The decision of the Court of Appeals is affirmed.

NOTES

[1] ORS 164.365 provides:

"(1) A person commits the crime of criminal mischief in the first degree who, with intent to damage property, and having no right to do so nor reasonable ground to believe that the person has such right, damages or destroys property of another:

"* * *

"(3) Criminal mischief in the first degree is a Class C felony." (Emphasis added.)

[2] ORS 163.190 provides:

"(1) A person commits the crime of menacing if by word or conduct he intentionally attempts to place another person in fear of imminent serious physical injury.

"(2) Menacing is a Class A misdemeanor." (Emphasis added.)

[3] ORS 135.630(4) permits a defendant to demur to an accusatory instrument when it appears from the face thereof that the facts stated do not constitute an offense. A demurrer is required to be in writing by ORS 135.610(2), but the state did not object in the trial court to the demurrer being presented orally, and the trial court entertained the demurrer.

[4] The Court of Appeals cited ORS 482.602 as the statute involved. This must be a typographical error. State v. Parker, 70 Or. App. 397, 402, 689 P.2d 1035, 1038 (1984).

[5] The Court of Appeals examined this issue in State v. Thomas, 32 Or. App. 85, 573 P.2d 1259 (1978), reconsidered 34 Or. App. 187, 578 P.2d 452 (1978). There, defendant was charged with driving under the influence of intoxicants and demurred on the ground that the complaint failed to state facts which constituted a crime. The trial court sustained the demurrer, and the state appealed.
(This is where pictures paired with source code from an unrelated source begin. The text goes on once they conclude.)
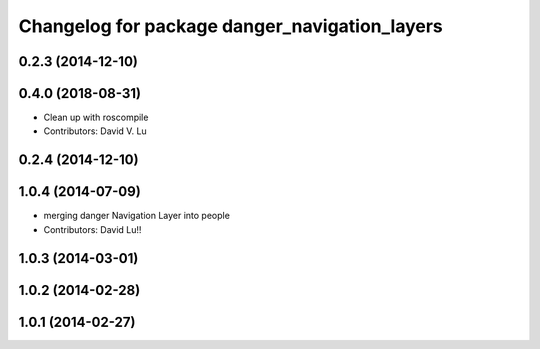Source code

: ^^^^^^^^^^^^^^^^^^^^^^^^^^^^^^^^^^^^^^^^^^^^^^
Changelog for package danger_navigation_layers
^^^^^^^^^^^^^^^^^^^^^^^^^^^^^^^^^^^^^^^^^^^^^^

0.2.3 (2014-12-10)
------------------

0.4.0 (2018-08-31)
------------------
* Clean up with roscompile
* Contributors: David V. Lu

0.2.4 (2014-12-10)
------------------

1.0.4 (2014-07-09)
------------------
* merging danger Navigation Layer into people
* Contributors: David Lu!!

1.0.3 (2014-03-01)
------------------

1.0.2 (2014-02-28)
------------------

1.0.1 (2014-02-27)
------------------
The Court of Appeals, on reconsideration, held that the order sustaining defendant's demurrer was appealable under ORS 138.060(1) because it "sets aside" the instrument. 34 Or. App. at 190, 578 P.2d at 454. The court concluded "the history of ORS 138.060 indicates a clear intent to broaden the state's right to appeal in criminal cases to include appeals from orders sustaining demurrers to accusatory instruments." 34 Or. App. at 189, 578 P.2d at 453.

[6] Section 291C-12 is part of Hawaii's statewide Traffic Code. The section "requires the driver of any vehicle involved in an accident resulting in injury to or death of any person to remain at the scene of the accident until he or she has fulfilled the requirement of Hawaii Rev Stat § 291C-14 (1976) to give information and render aid." State v. Liuafi, 1 Haw. App. 625, 641, 623 P.2d 1271, 1281 (1981).

[7] Hawaii Rev Stat § 701-109(1)(c) (1976) provides, in pertinent part:

"(1) When the same conduct of a defendant may establish an element of more than one offense, the defendant may be prosecuted for each offense of which such conduct is an element. He may not, however, be convicted of more than one offense if:

"* * *

"(c) Inconsistent findings of fact are required to establish the commission of the offenses * * *."